Polecenie: Ułóż tekst wszystkich pozycji jako listę JSON z ciągami znaków, po jednym ciągu na każdy wiersz. Puste wiersze pomiń.

______________________________

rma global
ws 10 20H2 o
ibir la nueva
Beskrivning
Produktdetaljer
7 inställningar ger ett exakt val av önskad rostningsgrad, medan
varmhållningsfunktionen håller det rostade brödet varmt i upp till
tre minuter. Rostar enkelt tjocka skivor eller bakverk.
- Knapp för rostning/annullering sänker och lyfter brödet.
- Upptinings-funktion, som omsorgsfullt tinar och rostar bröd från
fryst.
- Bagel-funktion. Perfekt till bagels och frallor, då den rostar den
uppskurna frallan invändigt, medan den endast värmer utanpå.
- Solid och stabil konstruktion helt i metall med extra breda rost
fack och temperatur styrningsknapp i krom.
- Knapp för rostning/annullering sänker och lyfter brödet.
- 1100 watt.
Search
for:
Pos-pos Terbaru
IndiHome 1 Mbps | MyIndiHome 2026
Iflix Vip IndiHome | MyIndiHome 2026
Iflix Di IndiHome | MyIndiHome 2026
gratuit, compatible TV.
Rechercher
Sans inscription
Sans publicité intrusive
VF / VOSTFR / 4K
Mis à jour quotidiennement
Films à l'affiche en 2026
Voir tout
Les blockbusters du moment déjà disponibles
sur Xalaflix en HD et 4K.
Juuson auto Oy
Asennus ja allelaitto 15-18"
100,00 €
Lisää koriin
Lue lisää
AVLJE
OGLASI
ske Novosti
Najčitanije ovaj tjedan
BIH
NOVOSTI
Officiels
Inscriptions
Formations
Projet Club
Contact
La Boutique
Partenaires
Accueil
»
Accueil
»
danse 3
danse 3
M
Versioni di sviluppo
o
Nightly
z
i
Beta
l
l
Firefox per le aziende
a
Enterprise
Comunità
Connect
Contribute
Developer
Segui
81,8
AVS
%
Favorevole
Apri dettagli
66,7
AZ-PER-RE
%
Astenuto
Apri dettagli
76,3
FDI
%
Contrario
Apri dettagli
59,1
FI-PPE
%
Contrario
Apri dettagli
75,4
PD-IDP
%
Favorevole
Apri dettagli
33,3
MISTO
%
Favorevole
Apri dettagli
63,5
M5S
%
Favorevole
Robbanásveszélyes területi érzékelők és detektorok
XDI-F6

______________________________

Odpowiedź:
[
  "rma global",
  "ws 10 20H2 o",
  "ibir la nueva",
  "Beskrivning",
  "Produktdetaljer",
  "7 inställningar ger ett exakt val av önskad rostningsgrad, medan",
  "varmhållningsfunktionen håller det rostade brödet varmt i upp till",
  "tre minuter. Rostar enkelt tjocka skivor eller bakverk.",
  "- Knapp för rostning/annullering sänker och lyfter brödet.",
  "- Upptinings-funktion, som omsorgsfullt tinar och rostar bröd från",
  "fryst.",
  "- Bagel-funktion. Perfekt till bagels och frallor, då den rostar den",
  "uppskurna frallan invändigt, medan den endast värmer utanpå.",
  "- Solid och stabil konstruktion helt i metall med extra breda rost",
  "fack och temperatur styrningsknapp i krom.",
  "- Knapp för rostning/annullering sänker och lyfter brödet.",
  "- 1100 watt.",
  "Search",
  "for:",
  "Pos-pos Terbaru",
  "IndiHome 1 Mbps | MyIndiHome 2026",
  "Iflix Vip IndiHome | MyIndiHome 2026",
  "Iflix Di IndiHome | MyIndiHome 2026",
  "gratuit, compatible TV.",
  "Rechercher",
  "Sans inscription",
  "Sans publicité intrusive",
  "VF / VOSTFR / 4K",
  "Mis à jour quotidiennement",
  "Films à l'affiche en 2026",
  "Voir tout",
  "Les blockbusters du moment déjà disponibles",
  "sur Xalaflix en HD et 4K.",
  "Juuson auto Oy",
  "Asennus ja allelaitto 15-18\"",
  "100,00 €",
  "Lisää koriin",
  "Lue lisää",
  "AVLJE",
  "OGLASI",
  "ske Novosti",
  "Najčitanije ovaj tjedan",
  "BIH",
  "NOVOSTI",
  "Officiels",
  "Inscriptions",
  "Formations",
  "Projet Club",
  "Contact",
  "La Boutique",
  "Partenaires",
  "Accueil",
  "»",
  "Accueil",
  "»",
  "danse 3",
  "danse 3",
  "M",
  "Versioni di sviluppo",
  "o",
  "Nightly",
  "z",
  "i",
  "Beta",
  "l",
  "l",
  "Firefox per le aziende",
  "a",
  "Enterprise",
  "Comunità",
  "Connect",
  "Contribute",
  "Developer",
  "Segui",
  "81,8",
  "AVS",
  "%",
  "Favorevole",
  "Apri dettagli",
  "66,7",
  "AZ-PER-RE",
  "%",
  "Astenuto",
  "Apri dettagli",
  "76,3",
  "FDI",
  "%",
  "Contrario",
  "Apri dettagli",
  "59,1",
  "FI-PPE",
  "%",
  "Contrario",
  "Apri dettagli",
  "75,4",
  "PD-IDP",
  "%",
  "Favorevole",
  "Apri dettagli",
  "33,3",
  "MISTO",
  "%",
  "Favorevole",
  "Apri dettagli",
  "63,5",
  "M5S",
  "%",
  "Favorevole",
  "Robbanásveszélyes területi érzékelők és detektorok",
  "XDI-F6"
]